高可用性と災害復旧

IBM Cloud® Hyper Protect Crypto Services は、高度に使用可能な地域サービスで、アプリケーションを保護して作動させるための自動機能を備えています。

可用性と災害復旧に関する Hyper Protect Crypto Services の戦略について説明します。

場所、テナント、可用性

Hyper Protect Crypto Services リソースは、サポートされているいずれかの IBM Cloud 地域に作成できます。これらの地域は、Hyper Protect Crypto Services の要求が扱われて処理される地理上のエリアを表します。 IBM Cloud の各地域には、その地域のローカル・アクセス権限、低遅延、セキュリティーに関する要件を満たすために 複数のアベイラビリティー・ゾーンが用意されています。

IBM Cloud を使用した保存データの暗号化戦略を計画する際、最寄りの地域で Hyper Protect Crypto Services をプロビジョニングすれば、Hyper Protect Crypto Services API と対話作業をするときに接続の速度と信頼性が向上する可能性が高くなります。 Hyper Protect Crypto Services リソースに依存するユーザー、アプリ、またはサービスが地理的に集中している場合は、特定の地域を選択します。 そのリージョンから遠いユーザーとサービスは待ち時間が長くなる可能性があります。

暗号キーは作成されたリージョンに限定されます。Hyper Protect Crypto Services は、暗号キーを他のリージョンにコピーもエクスポートもしません。

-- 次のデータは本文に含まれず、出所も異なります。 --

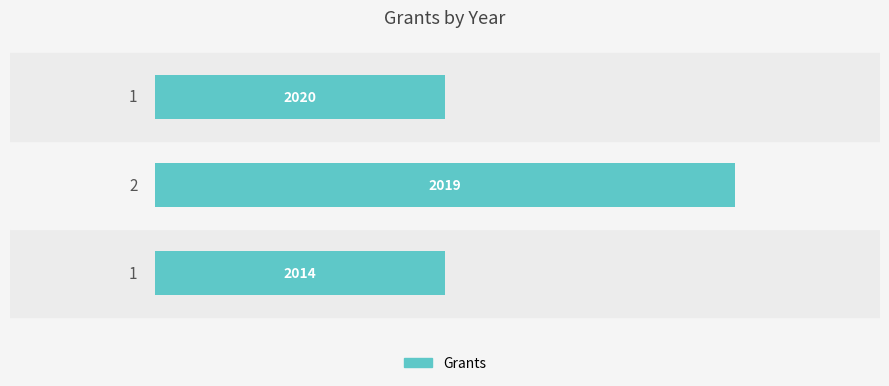

What is the sum of all values?

4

リージョン内でのデータの冗長性およびフェイルオーバー

サービス・インスタンス内の複数の 暗号装置A single unit that represents a hardware security module and the corresponding software stack that is dedicated to the hardware security module for cryptography. は、自動的に同期され、複数のアベイラビリティー・ゾーン間でロード・バランシングされます。 サービス・インスタンスがプロビジョンされている使用可能なゾーンの 1 つにアクセスできない場合、Hyper Protect Crypto Services はリージョン内でのデータ・フェイルオーバーを自動的に実施します。 このサービスは、災害時の計画と復旧に関して IBM Cloud の要件に従います。 詳しくは、災害復旧を参照してください。

リージョンをまたぐ災害復旧

また、重要なリソースについては、IBM がリージョンをまたぐバックアップも実行します。 サポートされる別のリージョンにデータが自動的に毎日バックアップされます。 インスタンスの作成場所とリカバリー時間の要件に応じて、以下のオプションを使用して、リージョン災害の場合にデータをリストアできます。

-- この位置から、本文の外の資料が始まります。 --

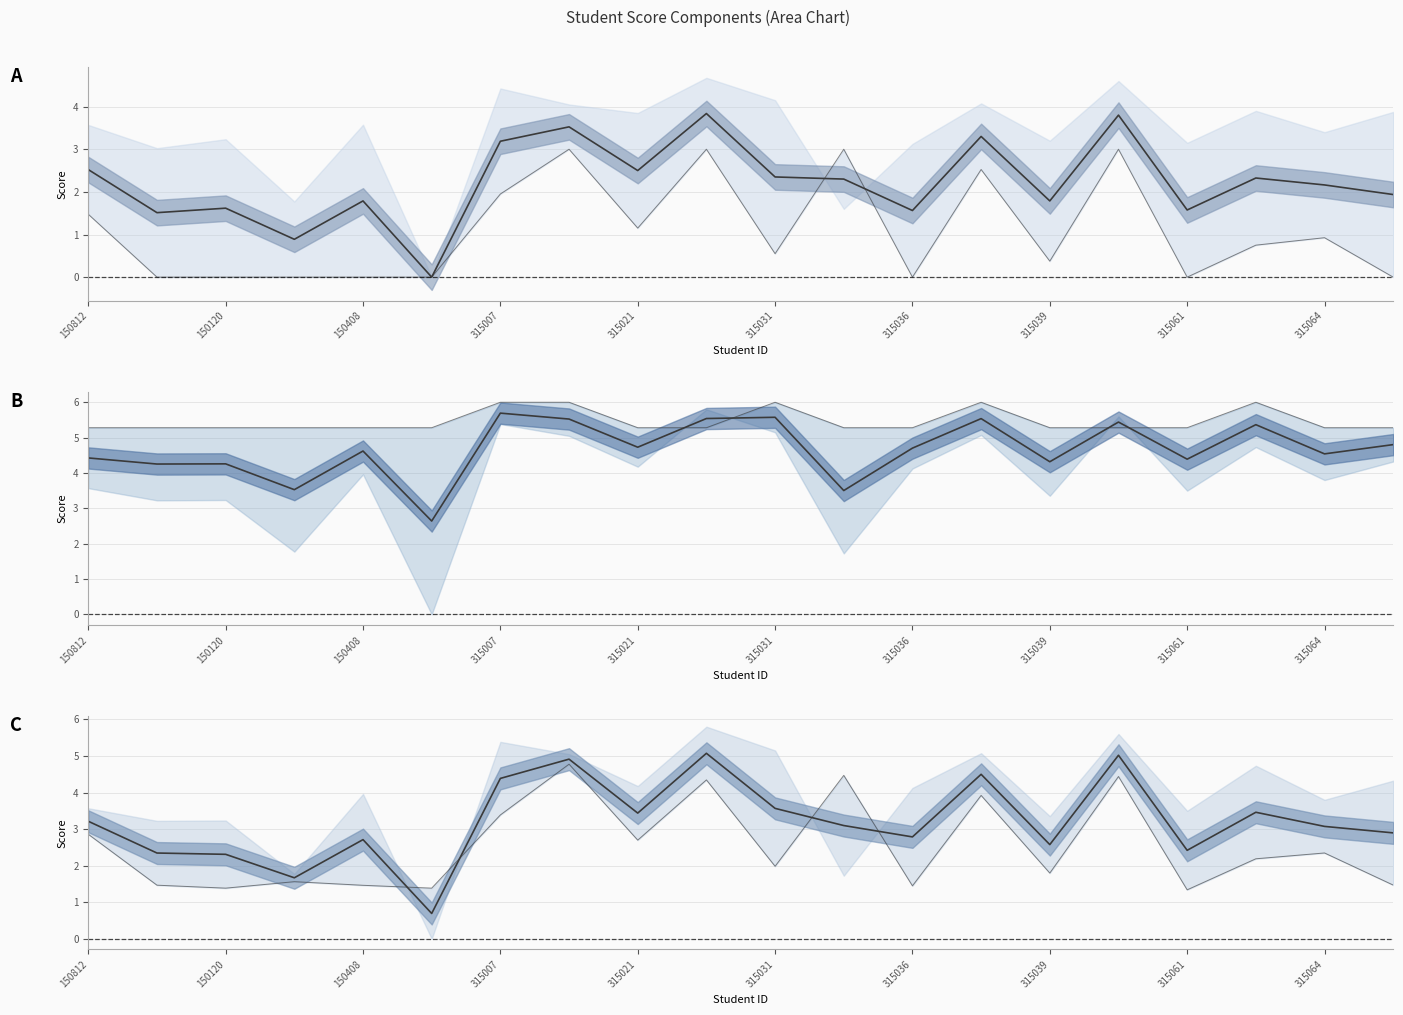

Is it true that 志愿服务 equals 1.1 at 315039?

False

  • インスタンスをダラス (us-south) またはワシントン DC (us-east) に作成して、フェイルオーバー用暗号装置を有効にした場合は、フェイルオーバー用暗号装置は運用暗号装置と鍵ストアを別のリージョンにバックアップします。 リージョン規模の災害が発生した場合は、フェイルオーバー用暗号装置によってデータが自動的に復元されて、ダウン時間とデータ損失が低減されます。 フェイルオーバー用暗号装置を使用してデータを復元する方法について詳しくは、 フェイルオーバー用暗号装置を使用したデータの復元を参照してください。
  • フェイルオーバー用暗号装置を有効にしない場合は、デフォルトの日次バックアップを使用してデータを復元できます。 この場合は、お客様はサポート・チケットを開く必要があります。そうすることで、IBM は別のサポート対象リージョン内に新規サービス・インスタンスを作成して、お客様のデータをバックアップから復元できるようになります。 その後、マスター鍵を新規インスタンスに手動で再ロードすることで、そのインスタンスを機能させる必要があります。 このプロセスで、マスター鍵を所有するのはお客様だけです。 IBM 管理者もサード・パーティーのユーザーも、バックアップまたはリストアされたサービス・インスタンスのデータや鍵にアクセスすることはできません。 リカバリー・プロセスについて詳しくは、IBM サポート・チケットを開くことによるデータの復元を参照してください。